I felt Hanji's squeaky giggle from beside me, "you guys are cute."
I stood up and stretched my aching muscles before I could be questioned any more. I had nearly forgotten the time or place or night or everything. I was learning, not just about Levi but, about humans. We were all complex, confusing creatures. I knew this already, but I couldn't have guess people like Levi existed; people that have more to do than go to strip clubs and fuck random boys. He was more than his body or his personality, he was something different that humans couldn't explain.

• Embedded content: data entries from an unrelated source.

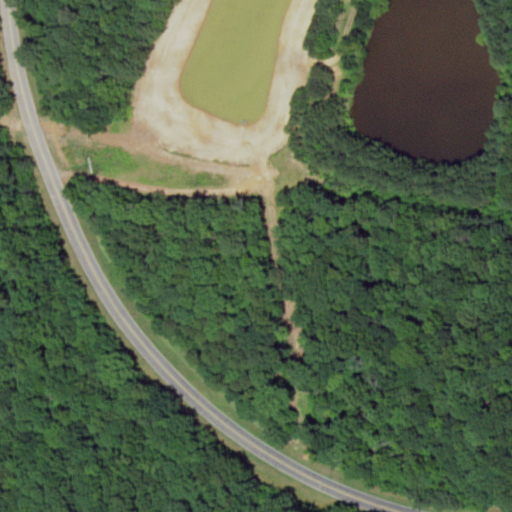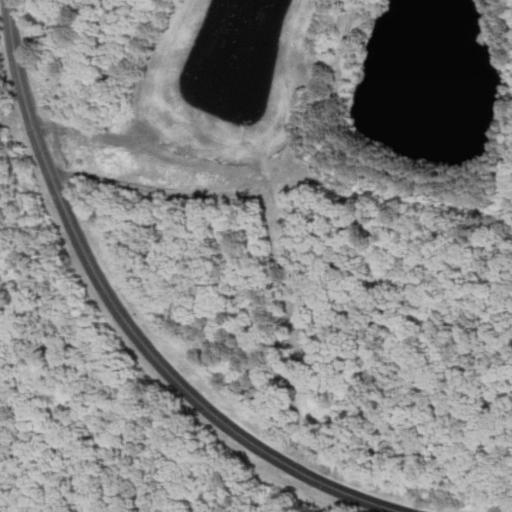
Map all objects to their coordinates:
road: (126, 320)
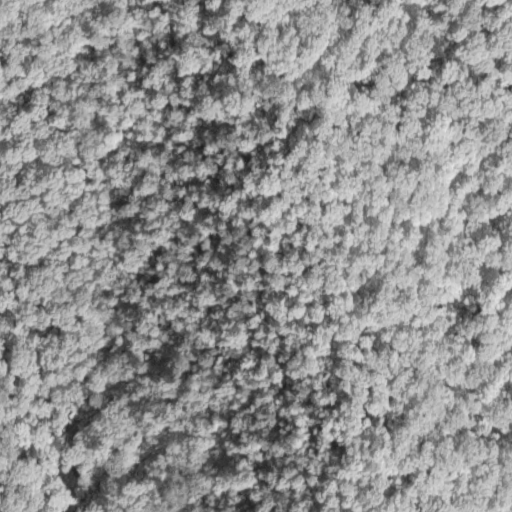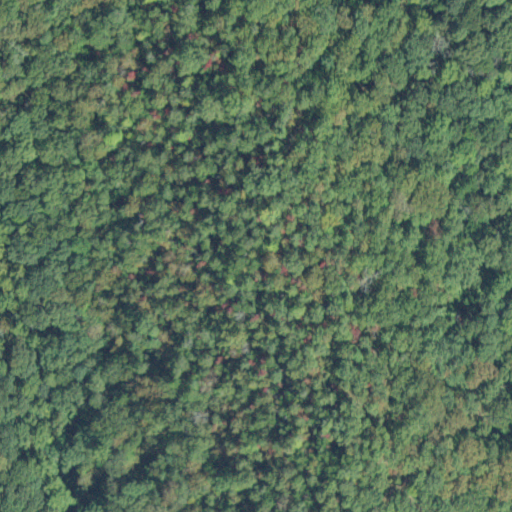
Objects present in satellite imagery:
road: (273, 139)
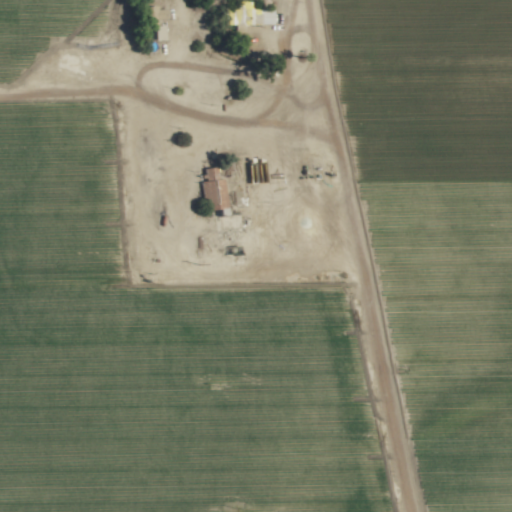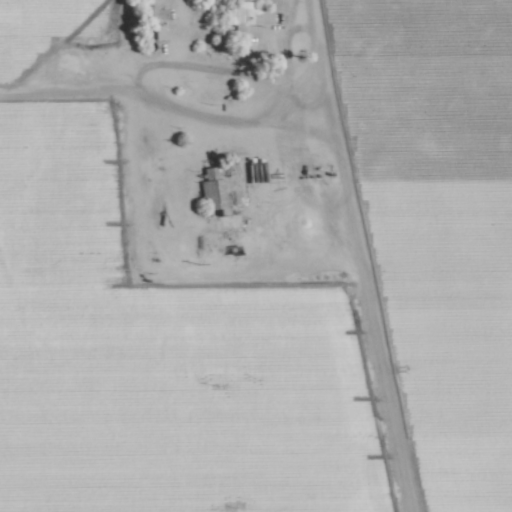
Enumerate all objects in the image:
road: (299, 11)
building: (247, 14)
building: (213, 191)
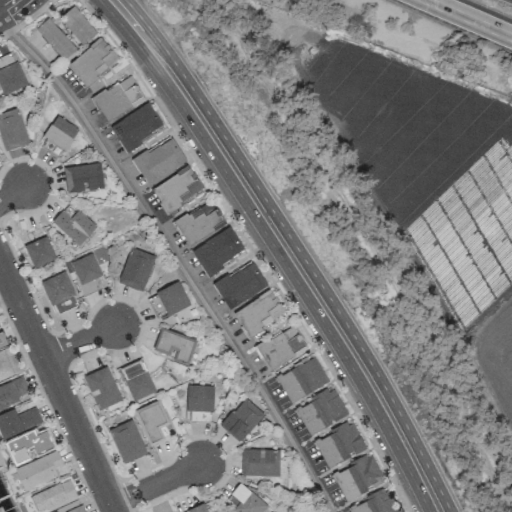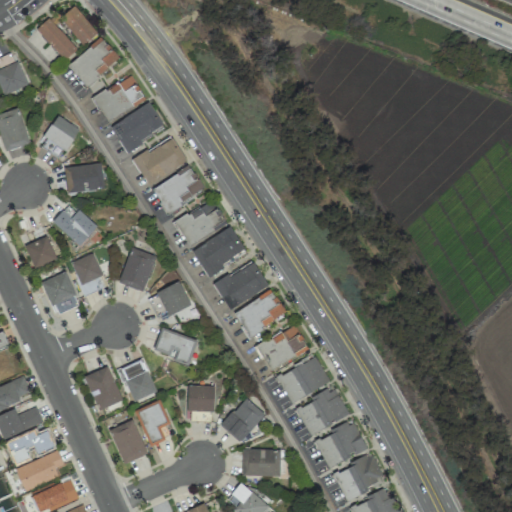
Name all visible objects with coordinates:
road: (8, 5)
road: (467, 19)
building: (77, 25)
building: (55, 39)
building: (92, 61)
building: (9, 74)
building: (118, 98)
building: (136, 126)
building: (12, 130)
building: (57, 137)
building: (159, 160)
crop: (427, 164)
building: (83, 178)
building: (177, 188)
road: (14, 195)
building: (74, 226)
building: (38, 247)
road: (286, 249)
building: (217, 251)
road: (177, 257)
building: (135, 269)
building: (86, 273)
building: (239, 285)
building: (57, 288)
building: (168, 300)
building: (259, 312)
building: (2, 340)
road: (84, 342)
building: (174, 346)
building: (281, 347)
building: (301, 379)
building: (136, 380)
road: (58, 383)
building: (102, 388)
building: (13, 391)
building: (199, 398)
building: (320, 411)
building: (242, 419)
building: (18, 421)
building: (152, 422)
building: (127, 441)
building: (339, 443)
building: (28, 445)
building: (260, 462)
building: (38, 470)
building: (357, 477)
road: (159, 486)
building: (53, 496)
building: (244, 500)
building: (377, 503)
building: (198, 508)
building: (77, 509)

Hanji drove me home. It wasn't a long drive but she sure as hell made it feel like it. She had music blasting and she was bouncing around so much I expected her to throw us off the road. But just clung onto the seat for dear life. The handle above the door looked like it had been ripped off, I just very unsettled.
We made it to Trost in one piece and she handed me a small scrap of coffee stained paper with her number on it, "text me when you need anything about Levi."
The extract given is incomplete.